One of the things that we decided should be more apparent in the scene is the indication of human presence, wether past or present.
Because the Lagoon is a very intimate and untouched place, besides the main character, I figured that the only indication should therefore be by Fundevogel's hand. So I added some footprints and a little make-shift pier, made out of a few small planks of wood by the water's edge.
(This actually lead on to the idea of having Fundevogel catching certain kinds of magic fish which can't be found anywhere else in the forest, and thus becomes the envy of the cook/etc. This would allow the adaptation unique animals which would cement the idea of the "Fundevogel world" as viewers would only see these species here - sort of like how Avatar creatures are now thought of) So I'm currently working on that, but back to the painting...
I also strived to the give the environment a sense of age. In Hercules, The Lord of the Rings, Brave, and countless films and adaptations this is a big part of environments appeal or mood, as it suggests a time BEFORE the story you're currently watching, and that just adds to the suspension of disbelief that you're actually watching a real living world in front of you.
In Hercules you can see the remnants of once towering statues spilled across the grounds of Philoctetes. This adds such a great atmosphere/mood to the scene when Hercules first goes there and it really drills the idea into the viewer that this guy has trained A LOT of different people over A LONG space of time.
The same points are also mentioned in the Art of Tangled in relation to the "Snuggly Duckling" pub.
Because the viewer can see that the building has been here so long that the tree has grown around it and though it, it instantly tells them that this place is OLD.

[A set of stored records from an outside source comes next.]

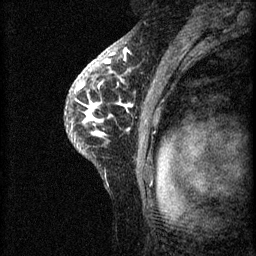
Breast MRI (dynamic contrast-enhanced), one sagittal slice; slice 46 of 60 in the series (ordered by position); 3 images stored at this slice position (order not interpretable as contrast timing); 1.5 T; TE 4.2 ms, TR 8.2 ms; 2 mm slice thickness; 256 × 256 image matrix, field of view 180 × 180 mm. Patient: female, 41 years.
Outlined on this slice (semi-automatic segmentation, software-assisted and operator-edited):
- analysis volume of interest (the breast-tissue region the enhancement analysis was run in; not a lesion): bounding box <65,62,160,175> (left, top, right, bottom; pixels)
- tumour enhancement mask (voxels above the 70 % enhancement threshold inside the analysis volume of interest): <74,62,133,137>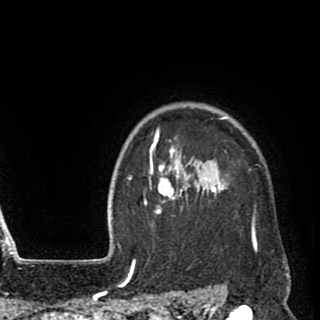
Breast MRI (dynamic contrast-enhanced), one axial slice; position 78 of 90 along the scan axis; cropped to one breast; dynamic contrast-enhanced series, time point 2 of 8 at this slice position (early post-contrast); 1.5 T; TE 2.6 ms, TR 5.8 ms; 2 mm slice thickness; 320 × 320 image matrix, field of view 206 × 206 mm. Female patient.
Annotated regions visible in this slice (semi-automatically segmented with operator editing):
- enhancing-tissue mask used for the functional tumour volume (all voxels passing the contrast-enhancement thresholds inside the analysis volume; usually the tumour): bounding box [x1, y1, x2, y2] px = [144, 118, 257, 249]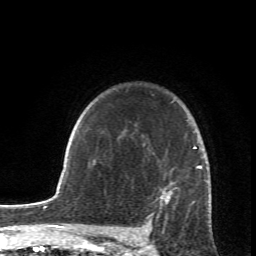
Breast MRI (dynamic contrast-enhanced), one axial slice; position 55 of 66 along the scan axis; cropped to one breast; dynamic contrast-enhanced series, time point 2 of 6 at this slice position (early post-contrast); 1.5 T; TE 4.2 ms, TR 8.5 ms; 256 × 256 image matrix, field of view 150 × 150 mm. Female patient.
Annotated regions visible in this slice (semi-automatically segmented with operator editing):
- enhancing-tissue mask used for the functional tumour volume (all voxels passing the contrast-enhancement thresholds inside the analysis volume; usually the tumour): bounding box [x1, y1, x2, y2] px = [147, 148, 210, 233]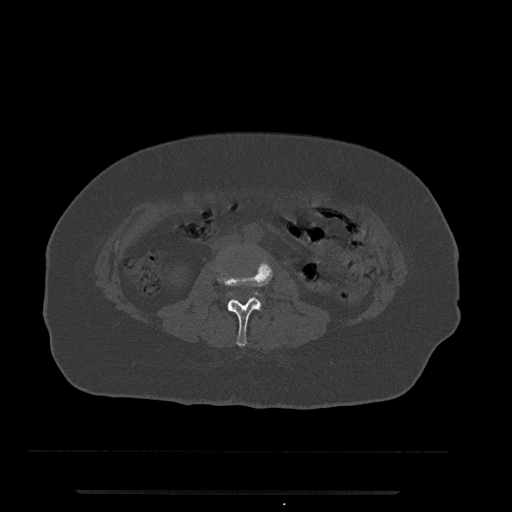
CT including the spine, one axial slice; slice 13 of 797 in the series (ordered by position); reconstruction kernel Br40s/3; bone window (W 1800 / L 400 HU); 512 × 512 image matrix, field of view 440 × 440 mm. Patient: female, 51 years. Case-level facts recorded for this patient, not image findings: primary cancer: neuro.
Outlined on this slice (semi-automatically segmented with operator editing):
- L2 vertebra: bounding box (x1, y1, x2, y2) in pixels: (216, 257, 273, 347)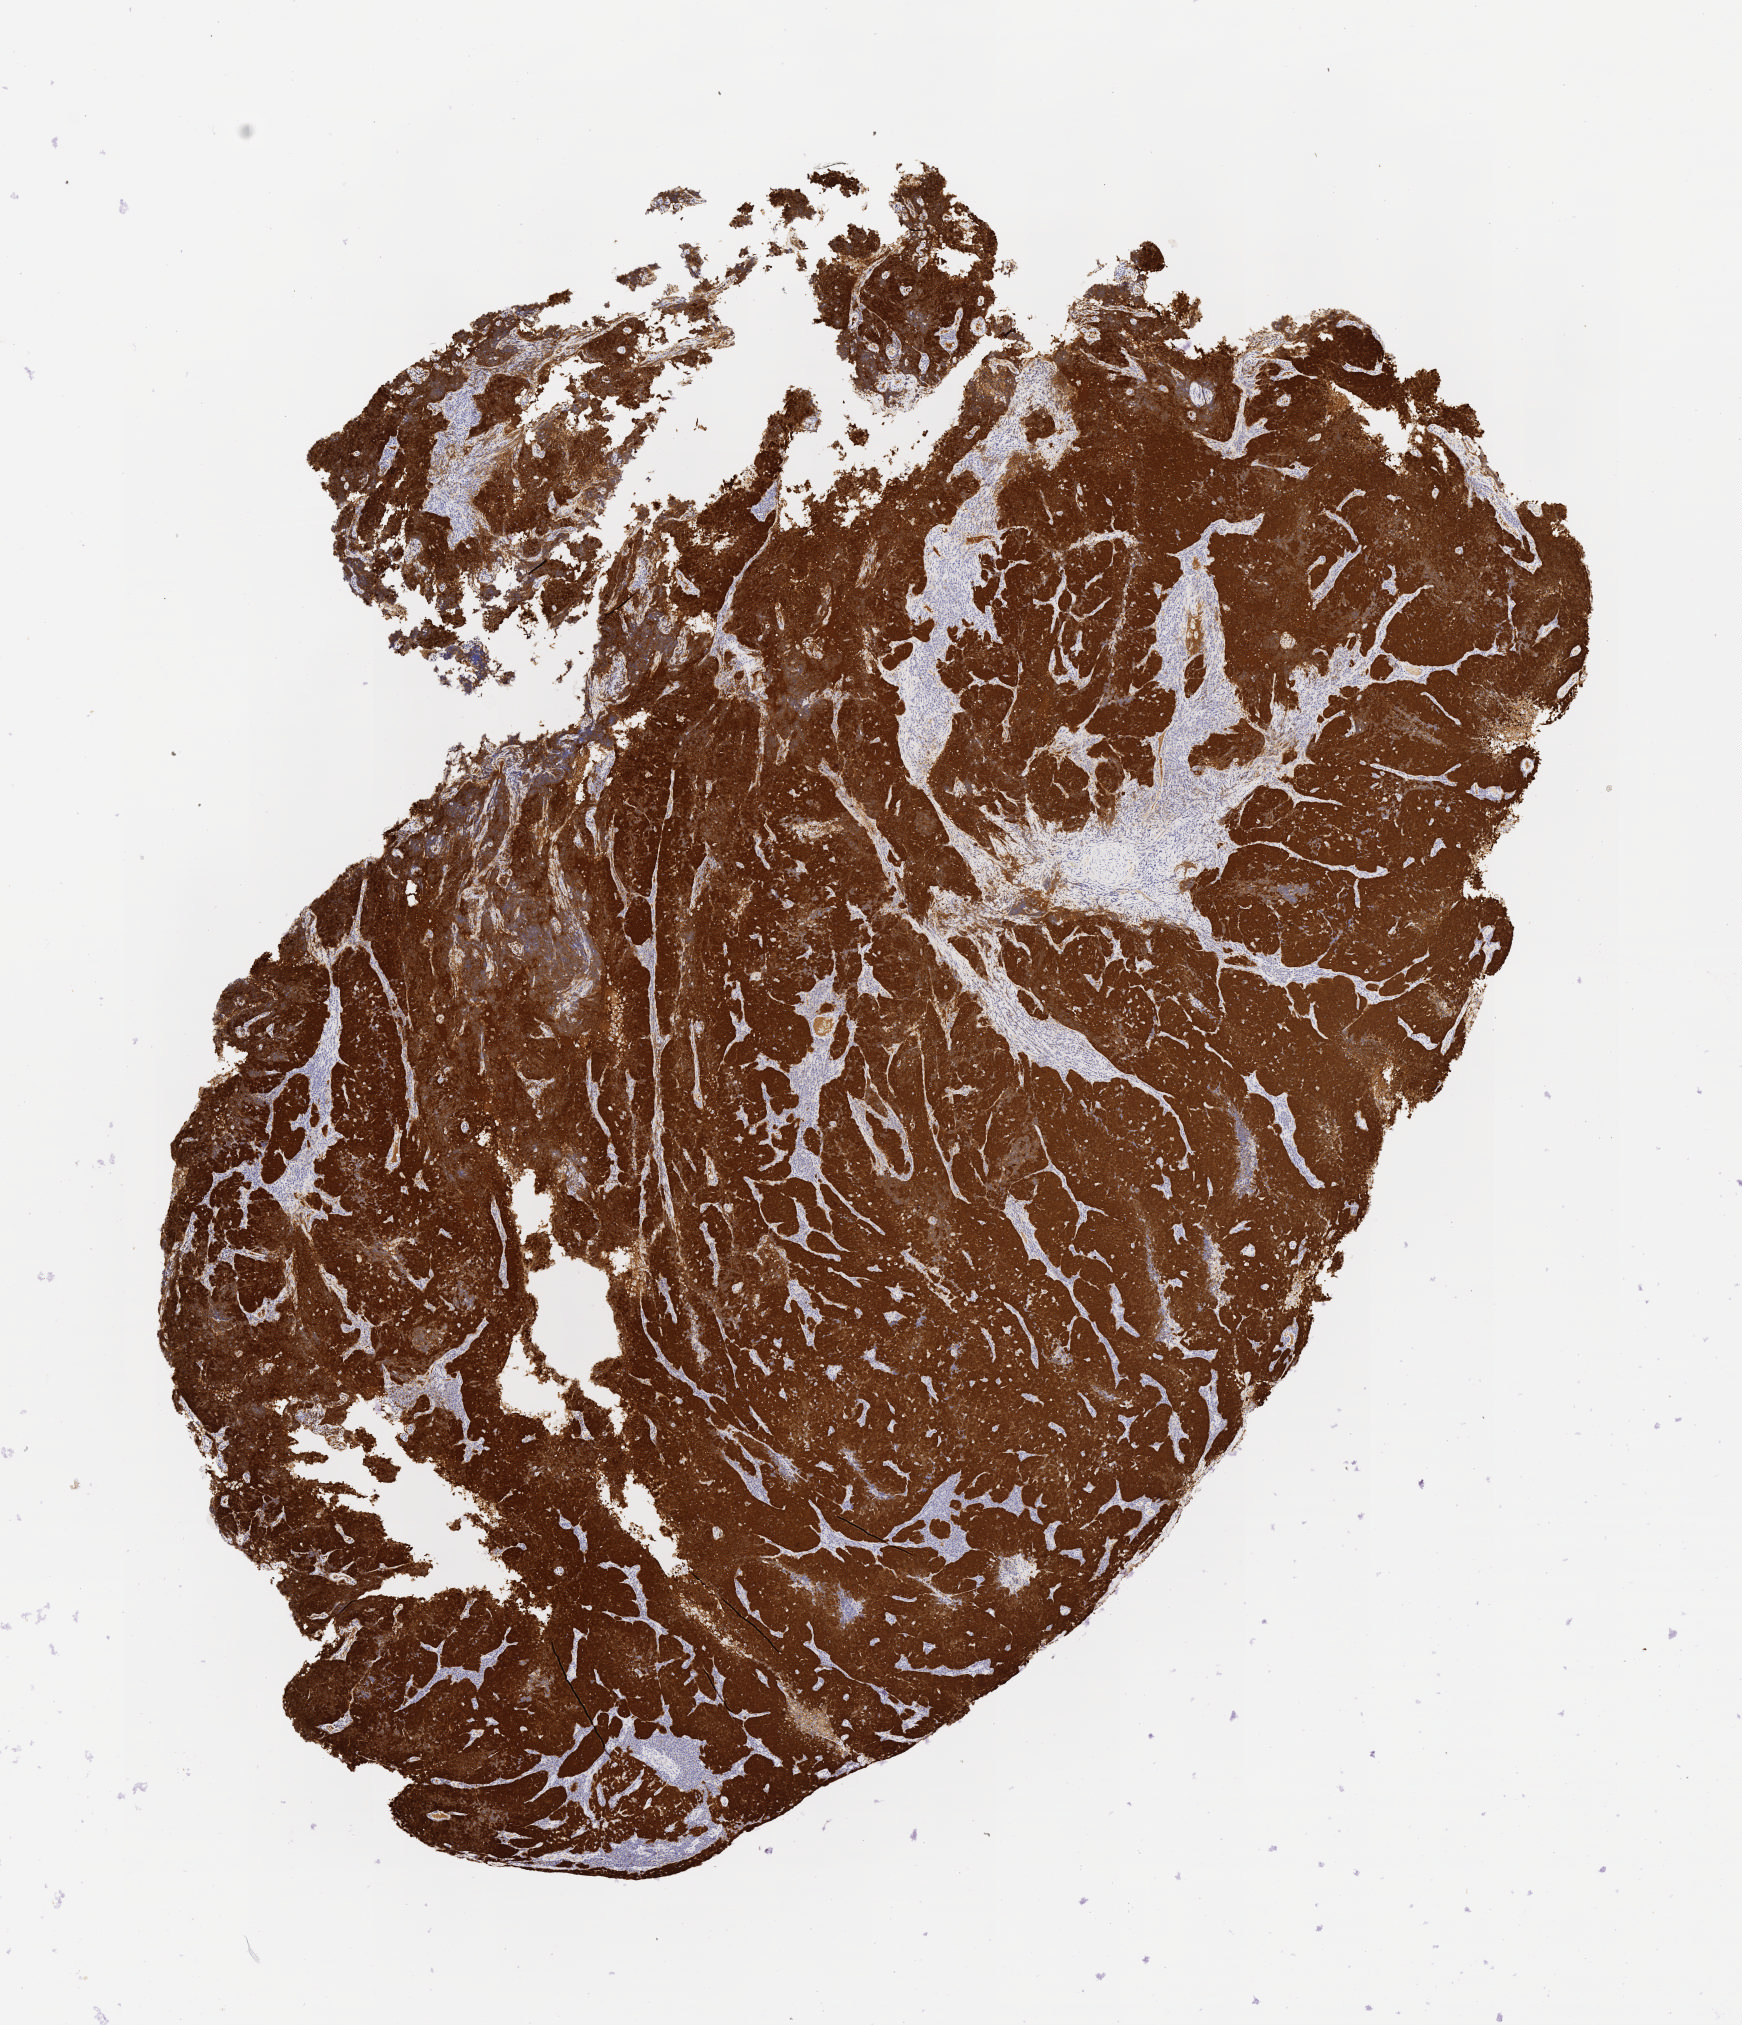
Whole-slide image, immunohistochemical stain for p16 (p16INK4a), whole scanned area (about 7.0 x 8.2 mm) shown as a low-resolution overview; tumor tissue; anatomic site: cervix. Patient: female, aged 40.
• diagnosis: Small cell carcinoma, NOS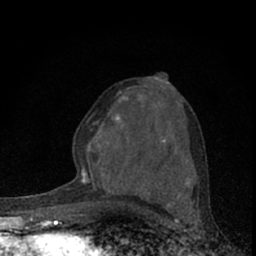
Breast MRI (dynamic contrast-enhanced), one axial slice; cropped to one breast; dynamic contrast-enhanced series, time point 2 of 7 at this slice position (early post-contrast); 1.5 T; TE 3.1 ms, TR 6.4 ms; 2.4 mm slice thickness; 256 × 256 image matrix, field of view 120 × 120 mm. Female patient.
Outlined on this slice (semi-automatic segmentation, software-assisted and operator-edited):
- enhancing-tissue mask used for the functional tumour volume (all voxels passing the contrast-enhancement thresholds inside the analysis volume; usually the tumour): box from (x=79, y=77) to (x=187, y=184) px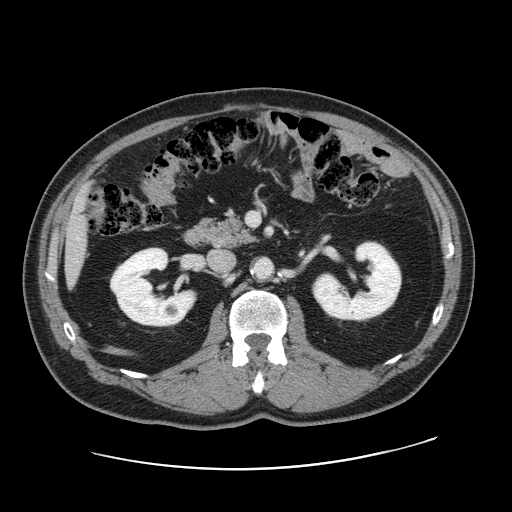
Contrast-enhanced abdominal CT, one axial slice; slice 69 of 178 in the series (ordered by position); 120 kVp; intravenous contrast given; soft-tissue window (W 400 / L 40 HU); 2.5 mm slice thickness; 512 × 512 image matrix, field of view 403 × 403 mm. Case-level facts recorded for this patient, not image findings: patient: female, age 49 years at operation; diagnosis: colorectal cancer liver metastases, imaged before liver resection; multiple liver metastases: yes; largest metastasis: 8 cm; disease in both lobes: yes.
Structures marked on this image (expert manual segmentation):
- liver: bounding box [x1, y1, x2, y2] px = [67, 194, 88, 278]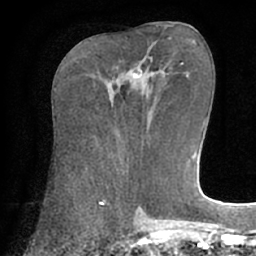
Breast MRI (dynamic contrast-enhanced), one axial slice. Slice 29 of 66 in the series (ordered by position). Cropped to one breast. Dynamic contrast-enhanced series, time point 2 of 7 at this slice position (early post-contrast). 1.5 T. TE 3 ms, TR 6.1 ms. 256 × 256 image matrix, field of view 170 × 170 mm. Female patient.
Structures marked on this image (semi-automatically segmented with operator editing):
- enhancing-tissue mask used for the functional tumour volume (all voxels passing the contrast-enhancement thresholds inside the analysis volume; usually the tumour): bounding box <132,69,142,78> (left, top, right, bottom; pixels)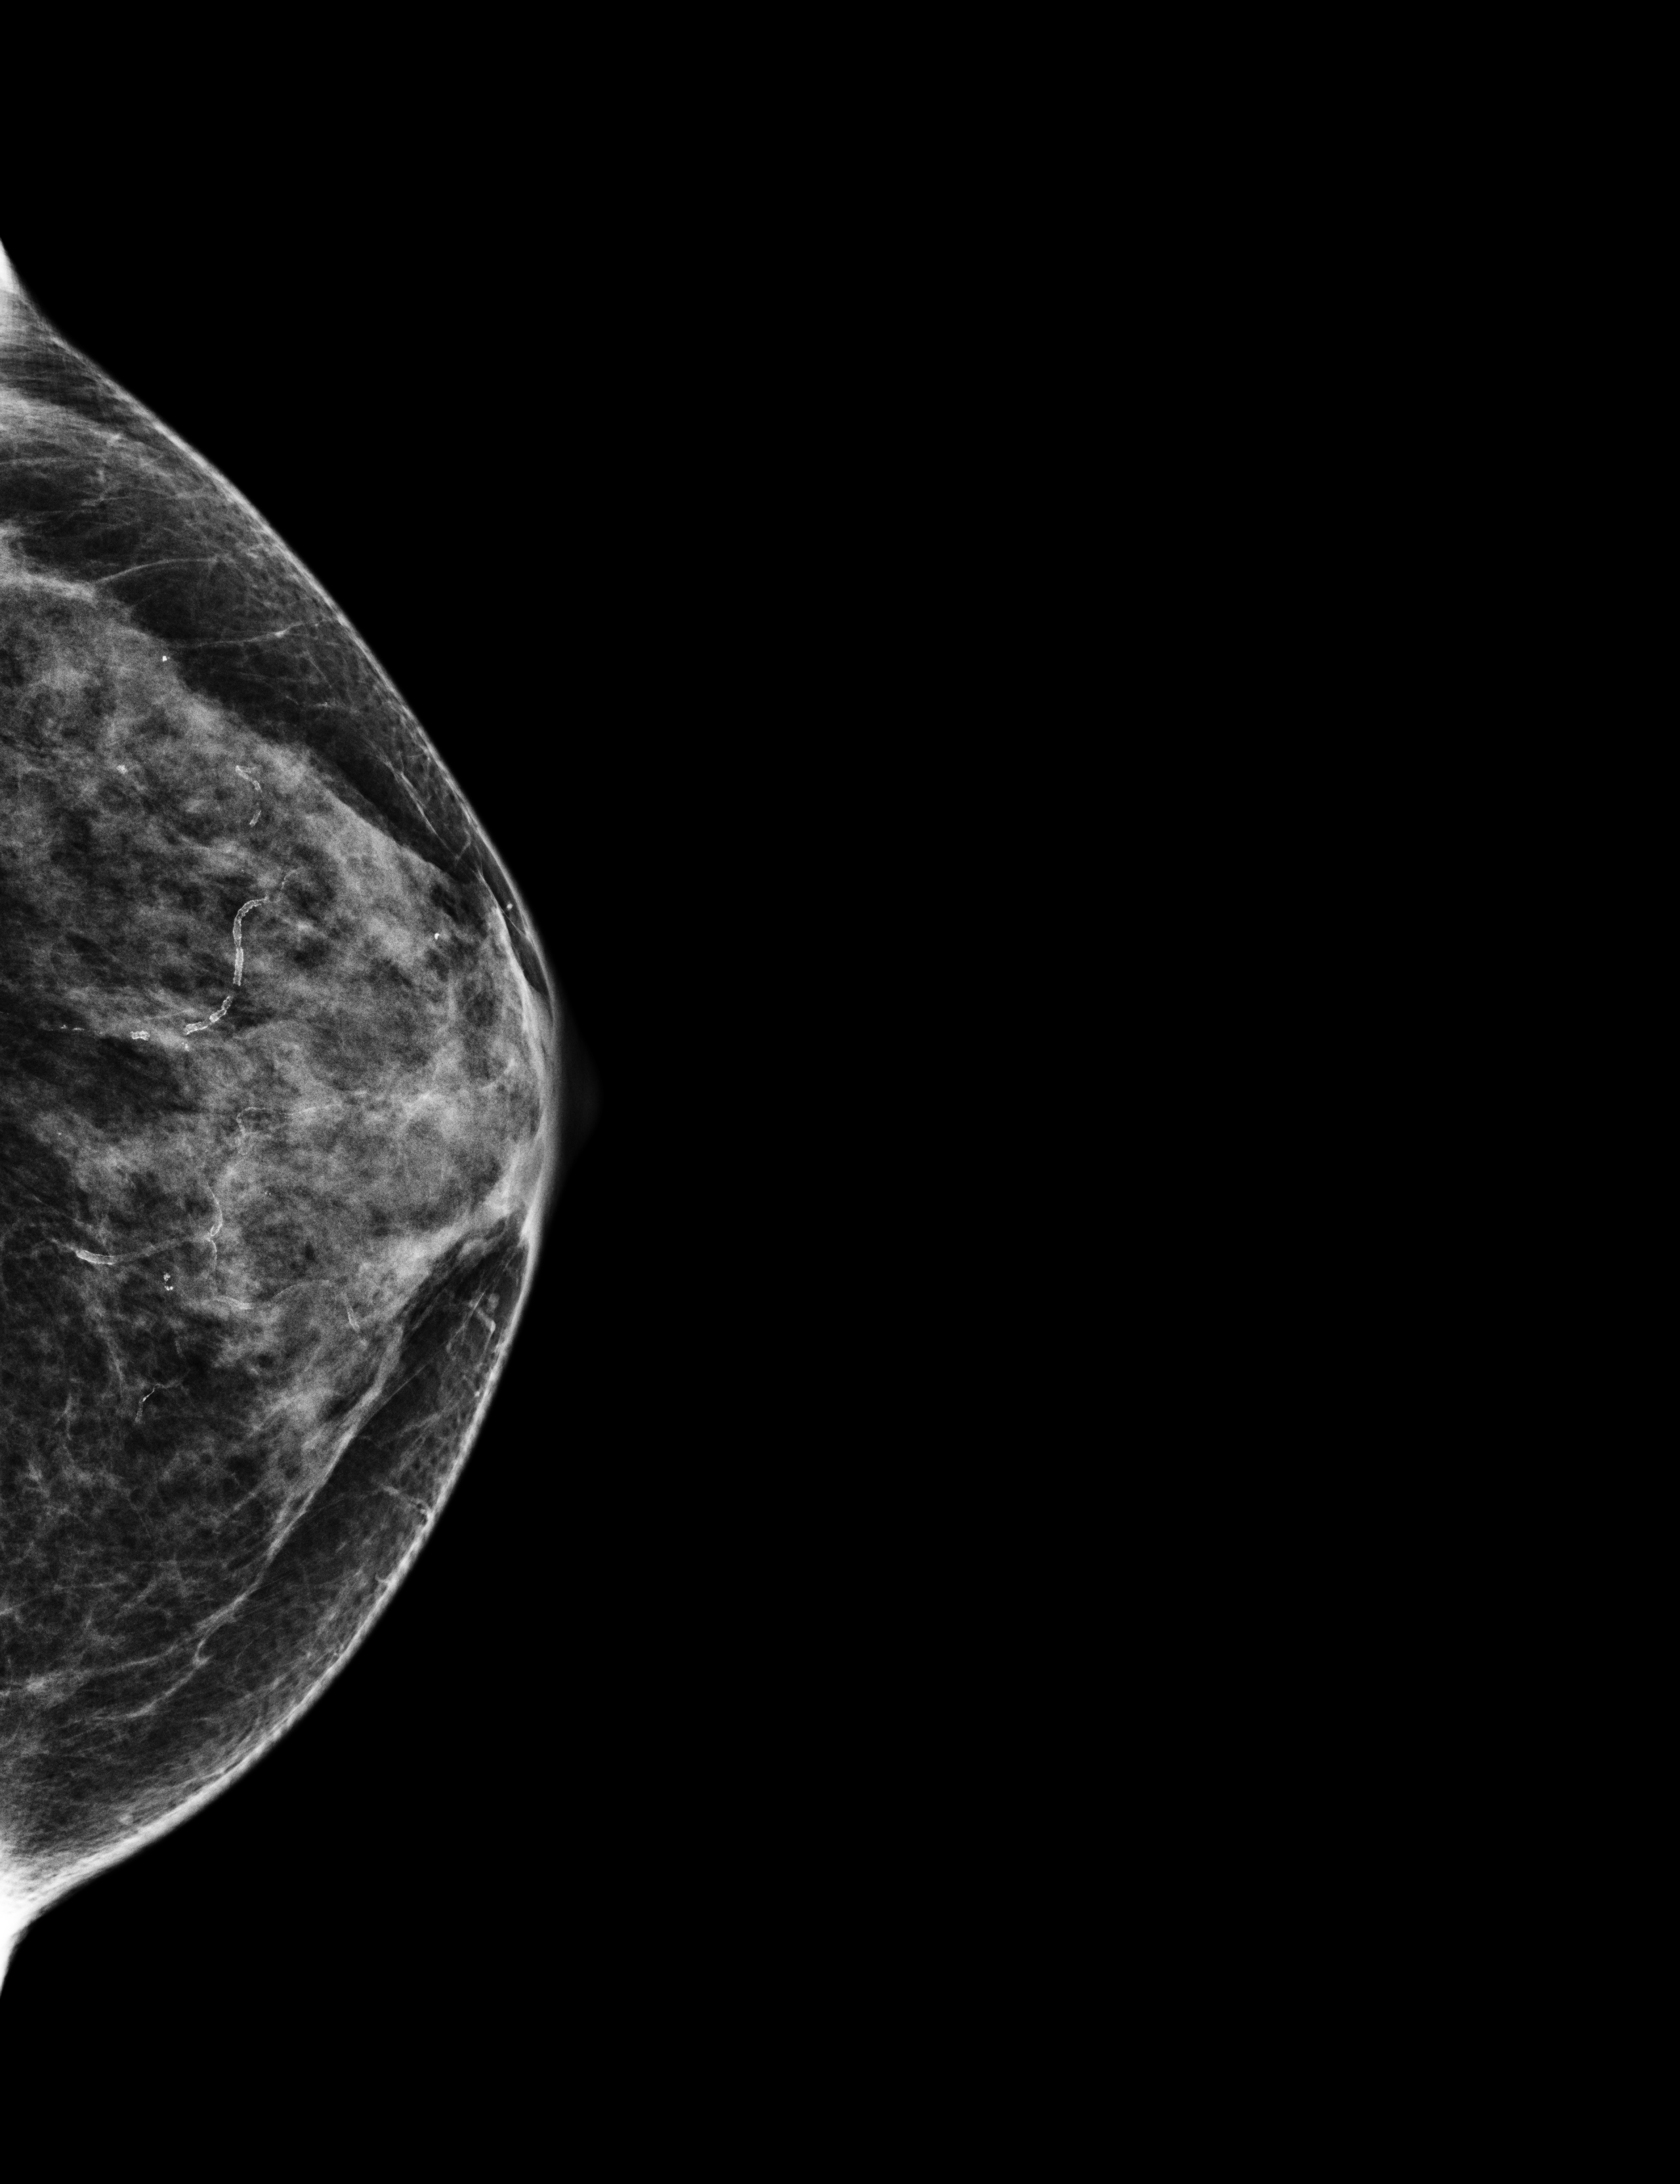
Screening examination; system: Selenia Dimensions. Female patient, age 65 years.
Image type: full-field digital mammogram. Breast: left. Projection: cranio-caudal projection.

After deciding I couldn't make the pathway out of the lagoon work to any great effect, I therefore decided to just work with suggestions rather than details. In the finished painting below you can see that I've added some strange rock formations in the mid/background which slightly hint that a structure or building or something, has once been in this area, (but has long since fell apart). I think the contrast in size of Fundevogel's little pier and the large rock formations creates a great atmosphere, and certainly adds an interesting scale to the environment.